PAGE EXCERPT
________

In the current study, we used verbal short-term memory as a cognitive task for two reasons. First, the capacity of short-term memory is a predictor of children’s oral and written language acquisition, and short-term memory processes play a role in many school-based tasks, such as reading and spelling in the early grades, learning new vocabulary, mental arithmetic [47], and following the teachers’ instructions [48]. Second, short-term memory is especially susceptible to the adverse effects of noise. Many studies confirmed that performance in the serial recall task is reliably impaired by task-irrelevant background sounds (for recent reviews, see [21,49]). This “irrelevant sound effect” (ISE) is most pronounced with speech noise, but is also evoked by nonspeech sounds, such as tone sequences or instrumental music (for an overview cp. [50]). The ISE is reliable for coherent sound streams that consist of changing auditory elements emanating from a single source, e.g., fluent speech, sequences of different syllables or tones, and instrumental music. Sounds lacking these “changing-state” characteristics, such as continuous broadband noise, babble speech, or spectrally degraded speech, evoke minor or no disruption. Different theoretical explanations have been provided for the ISE. Some authors [18,51,52] attribute the effect to a diversion of attention away from the task and towards the sound (attention capture-account). Others oppose a role of attention, assuming that the effect results from specific interference between processes involved in automatic, obligatory processing of the background sound and deliberate processes involved in memorizing the verbal items [53]. Within the interference account, some authors propose serial-order retention as the mechanism of disruption [54], whereas others assume that noise—especially noise with speech—interferes with storage and processing of phonological representations [55,56].

________

EXTRACTED DATA

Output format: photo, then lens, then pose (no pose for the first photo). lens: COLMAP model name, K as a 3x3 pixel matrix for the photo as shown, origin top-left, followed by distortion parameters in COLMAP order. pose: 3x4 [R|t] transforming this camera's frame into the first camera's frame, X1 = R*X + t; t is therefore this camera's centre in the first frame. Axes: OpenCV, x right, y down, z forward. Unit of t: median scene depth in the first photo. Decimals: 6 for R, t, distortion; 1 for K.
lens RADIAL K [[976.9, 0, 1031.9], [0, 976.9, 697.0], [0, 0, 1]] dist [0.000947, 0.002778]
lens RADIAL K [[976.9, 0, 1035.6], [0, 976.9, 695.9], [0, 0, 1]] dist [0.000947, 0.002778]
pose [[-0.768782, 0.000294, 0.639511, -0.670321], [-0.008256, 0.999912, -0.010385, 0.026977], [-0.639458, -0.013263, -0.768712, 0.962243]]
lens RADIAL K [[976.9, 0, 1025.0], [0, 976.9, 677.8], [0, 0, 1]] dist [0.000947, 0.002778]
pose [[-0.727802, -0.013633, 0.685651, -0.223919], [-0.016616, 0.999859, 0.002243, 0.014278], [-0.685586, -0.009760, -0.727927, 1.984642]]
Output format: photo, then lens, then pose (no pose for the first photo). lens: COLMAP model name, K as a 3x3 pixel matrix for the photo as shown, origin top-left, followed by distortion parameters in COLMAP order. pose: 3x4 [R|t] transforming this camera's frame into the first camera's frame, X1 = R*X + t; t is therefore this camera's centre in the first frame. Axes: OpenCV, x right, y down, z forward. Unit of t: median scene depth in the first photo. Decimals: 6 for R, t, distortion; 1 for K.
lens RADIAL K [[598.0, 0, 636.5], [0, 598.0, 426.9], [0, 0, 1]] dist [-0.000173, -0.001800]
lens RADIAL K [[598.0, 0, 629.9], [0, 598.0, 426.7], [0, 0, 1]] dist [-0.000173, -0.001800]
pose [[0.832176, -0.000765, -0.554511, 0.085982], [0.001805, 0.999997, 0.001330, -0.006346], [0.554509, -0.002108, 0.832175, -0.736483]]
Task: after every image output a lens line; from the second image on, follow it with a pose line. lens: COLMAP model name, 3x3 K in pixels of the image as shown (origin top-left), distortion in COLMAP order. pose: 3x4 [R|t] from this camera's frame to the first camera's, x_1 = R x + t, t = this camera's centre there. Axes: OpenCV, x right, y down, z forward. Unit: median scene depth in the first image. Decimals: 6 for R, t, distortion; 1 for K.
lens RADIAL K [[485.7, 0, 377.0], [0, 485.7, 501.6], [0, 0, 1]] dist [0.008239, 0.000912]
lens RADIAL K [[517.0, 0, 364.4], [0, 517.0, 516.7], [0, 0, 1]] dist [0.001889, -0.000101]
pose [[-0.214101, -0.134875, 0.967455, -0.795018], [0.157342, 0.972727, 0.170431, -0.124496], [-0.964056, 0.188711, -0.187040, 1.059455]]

________

LIST OF TASKS
1. According to the passage on the irrelevant sound effect, which sounds lack "changing-state" characteristics?
2. Reproduce the listing word for word, from the line containing "Task: after every" through the last line of the listing, with both ends included.

ANSWER SECTION
1.
- continuous broadband noise
- babble speech
- spectrally degraded speech

2.
Task: after every image output a lens line; from the second image on, follow it with a pose line. lens: COLMAP model name, 3x3 K in pixels of the image as shown (origin top-left), distortion in COLMAP order. pose: 3x4 [R|t] from this camera's frame to the first camera's, x_1 = R x + t, t = this camera's centre there. Axes: OpenCV, x right, y down, z forward. Unit: median scene depth in the first image. Decimals: 6 for R, t, distortion; 1 for K.
lens RADIAL K [[485.7, 0, 377.0], [0, 485.7, 501.6], [0, 0, 1]] dist [0.008239, 0.000912]
lens RADIAL K [[517.0, 0, 364.4], [0, 517.0, 516.7], [0, 0, 1]] dist [0.001889, -0.000101]
pose [[-0.214101, -0.134875, 0.967455, -0.795018], [0.157342, 0.972727, 0.170431, -0.124496], [-0.964056, 0.188711, -0.187040, 1.059455]]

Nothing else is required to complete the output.